__WHAT IS NEEDED__: Copy out every line of the listing below word for word, changing nothing.

>> begin INFORMATION SHOWN

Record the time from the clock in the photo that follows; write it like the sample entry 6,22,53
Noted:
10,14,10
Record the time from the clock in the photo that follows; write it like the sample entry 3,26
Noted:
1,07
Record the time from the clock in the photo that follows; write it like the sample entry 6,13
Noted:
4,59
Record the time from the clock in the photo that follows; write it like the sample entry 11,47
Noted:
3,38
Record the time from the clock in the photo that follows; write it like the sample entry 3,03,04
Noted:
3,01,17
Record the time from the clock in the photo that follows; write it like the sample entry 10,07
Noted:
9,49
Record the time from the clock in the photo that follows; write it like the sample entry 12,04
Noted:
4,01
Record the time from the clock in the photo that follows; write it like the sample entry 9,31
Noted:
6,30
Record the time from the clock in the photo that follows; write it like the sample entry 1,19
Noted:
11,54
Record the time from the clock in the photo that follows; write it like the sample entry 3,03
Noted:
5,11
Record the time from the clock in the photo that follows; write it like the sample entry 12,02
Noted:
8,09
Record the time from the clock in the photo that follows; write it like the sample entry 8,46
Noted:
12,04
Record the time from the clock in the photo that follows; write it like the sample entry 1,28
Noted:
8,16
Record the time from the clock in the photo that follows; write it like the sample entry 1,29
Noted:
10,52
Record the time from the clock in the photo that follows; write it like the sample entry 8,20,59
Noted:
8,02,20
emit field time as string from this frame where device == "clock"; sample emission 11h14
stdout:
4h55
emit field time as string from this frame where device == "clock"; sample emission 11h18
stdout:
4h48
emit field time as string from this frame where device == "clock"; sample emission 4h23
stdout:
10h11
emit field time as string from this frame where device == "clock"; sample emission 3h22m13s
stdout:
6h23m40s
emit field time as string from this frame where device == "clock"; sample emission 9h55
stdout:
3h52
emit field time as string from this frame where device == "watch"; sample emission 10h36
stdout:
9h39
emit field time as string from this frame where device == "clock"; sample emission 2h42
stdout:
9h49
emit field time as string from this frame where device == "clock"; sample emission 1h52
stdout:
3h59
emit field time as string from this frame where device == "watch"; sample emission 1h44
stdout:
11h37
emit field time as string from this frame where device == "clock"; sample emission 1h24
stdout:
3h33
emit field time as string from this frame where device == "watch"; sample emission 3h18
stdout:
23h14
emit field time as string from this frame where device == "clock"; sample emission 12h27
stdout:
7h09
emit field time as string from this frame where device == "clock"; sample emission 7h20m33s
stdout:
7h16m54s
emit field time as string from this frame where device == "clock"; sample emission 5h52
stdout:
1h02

>> end INFORMATION SHOWN

__THE RESULT__:
Record the time from the clock in the photo that follows; write it like the sample entry 6,22,53
Noted:
10,14,10
Record the time from the clock in the photo that follows; write it like the sample entry 3,26
Noted:
1,07
Record the time from the clock in the photo that follows; write it like the sample entry 6,13
Noted:
4,59
Record the time from the clock in the photo that follows; write it like the sample entry 11,47
Noted:
3,38
Record the time from the clock in the photo that follows; write it like the sample entry 3,03,04
Noted:
3,01,17
Record the time from the clock in the photo that follows; write it like the sample entry 10,07
Noted:
9,49
Record the time from the clock in the photo that follows; write it like the sample entry 12,04
Noted:
4,01
Record the time from the clock in the photo that follows; write it like the sample entry 9,31
Noted:
6,30
Record the time from the clock in the photo that follows; write it like the sample entry 1,19
Noted:
11,54
Record the time from the clock in the photo that follows; write it like the sample entry 3,03
Noted:
5,11
Record the time from the clock in the photo that follows; write it like the sample entry 12,02
Noted:
8,09
Record the time from the clock in the photo that follows; write it like the sample entry 8,46
Noted:
12,04
Record the time from the clock in the photo that follows; write it like the sample entry 1,28
Noted:
8,16
Record the time from the clock in the photo that follows; write it like the sample entry 1,29
Noted:
10,52
Record the time from the clock in the photo that follows; write it like the sample entry 8,20,59
Noted:
8,02,20
emit field time as string from this frame where device == "clock"; sample emission 11h14
stdout:
4h55
emit field time as string from this frame where device == "clock"; sample emission 11h18
stdout:
4h48
emit field time as string from this frame where device == "clock"; sample emission 4h23
stdout:
10h11
emit field time as string from this frame where device == "clock"; sample emission 3h22m13s
stdout:
6h23m40s
emit field time as string from this frame where device == "clock"; sample emission 9h55
stdout:
3h52
emit field time as string from this frame where device == "watch"; sample emission 10h36
stdout:
9h39
emit field time as string from this frame where device == "clock"; sample emission 2h42
stdout:
9h49
emit field time as string from this frame where device == "clock"; sample emission 1h52
stdout:
3h59
emit field time as string from this frame where device == "watch"; sample emission 1h44
stdout:
11h37
emit field time as string from this frame where device == "clock"; sample emission 1h24
stdout:
3h33
emit field time as string from this frame where device == "watch"; sample emission 3h18
stdout:
23h14
emit field time as string from this frame where device == "clock"; sample emission 12h27
stdout:
7h09
emit field time as string from this frame where device == "clock"; sample emission 7h20m33s
stdout:
7h16m54s
emit field time as string from this frame where device == "clock"; sample emission 5h52
stdout:
1h02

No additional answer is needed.